Friday, June 4, 2010

the best day.

it's wedding season on facebook, so all kinds of beautiful pictures have been posted over the past week or so.  and i find myself oddly nostalgic for our wedding.  i think this is good, since this will be the summer of the wedding scrapbook, but i also find it somewhat odd.

i've never been one of those people who constantly looks back and wishes that she could relive moments of life.  i think i'm pretty good and thinking "hmm. that was good." and then moving on to try to create the next good thing.

but if i could relive one day, it would be that day. it was probably the most perfect day ever, from watching bridezillas the night before and being so very glad to not be them, to waking up at 4 something in the morning to get ready, to the blistering heat and sweating too much in my dress, to fire ants eating my friends and family on the lawn of the temple, to our amazing first dance medley that ended in the wedding party dancing to thriller, to getting four inches of fondant shoved in my mouth, to getting called a princess at our hotel by a little girl passing by...it was all magical. 

but most especially it was magical because it was the beginning of something so miraculous and wonderful and so much larger and more expansive than just me.  and the people i love were there and there was perfect joy.

how often can you say that about any day?

there's joy every day, really, but it's sort of strange to be on the other side now.  we were the newlyweds for a long time.  not so much anymore. i'm happy for the changing of the guard--i'm glad to give up my spot and move into the regular married people club--but it's also sort of odd at the same time.

musicboy told me it didn't feel like we'd been married as long as we have, which comparatively speaking is not long at all. i agreed with him wholeheartedly.

i feel all kinds of changes coming, and i'm not sure why other than changes ARE coming. new house, which i've posted about before ad nauseum, new school for musicboy, graduation and a new doctor life for me (which will resemble, remarkably, the old one)...lots of things going on. 
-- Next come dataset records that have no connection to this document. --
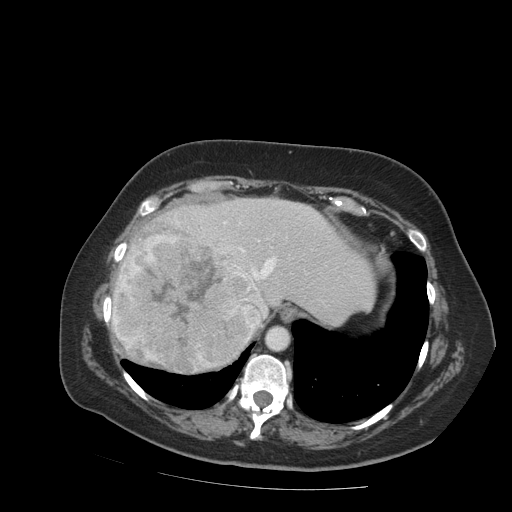
Contrast-enhanced abdominal CT (liver protocol), one axial slice. Slice 71 of 99 in the series (ordered by position). Soft-tissue window (W 400 / L 40 HU). 512 × 512 image matrix, field of view 400 × 400 mm. Case-level facts recorded for this patient, not image findings: diagnosis: hepatocellular carcinoma (patient treated with transarterial chemoembolisation; whether this scan precedes or follows treatment is not stated here); TNM stage (as recorded): Stage-IVB; Child-Pugh class: A; tumour differentiation: moderately differentiated; tumour nodularity: uninodular.
Annotated regions visible in this slice (semi-automatic segmentation, software-assisted and operator-edited):
- abdominal aorta: bounding box <267,327,289,350> (left, top, right, bottom; pixels)
- liver parenchyma outside the tumour (the mass and vessels are separate outlines, so this box may not span the whole liver): <112,198,376,370>
- mass: <110,227,266,374>
- portal vein: <177,221,277,328>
maybe i'm just trying to try it all on, see how it all fits.  so far, it feels a bit different and somewhat strange...but not bad.

just...different. 

1 comment:

  1. If there were one day I could re-live, it would be my wedding day (or, honestly, the whole week before so that I could make some better decisions leading up, which would have made the wedding day so much better). I've been feeling the same feelings as of late, but I know that what we have NOW is so much better than a single day. I feel so lucky to have been a part of your day with you, just know that your new life is going to keep being awesome in the differences.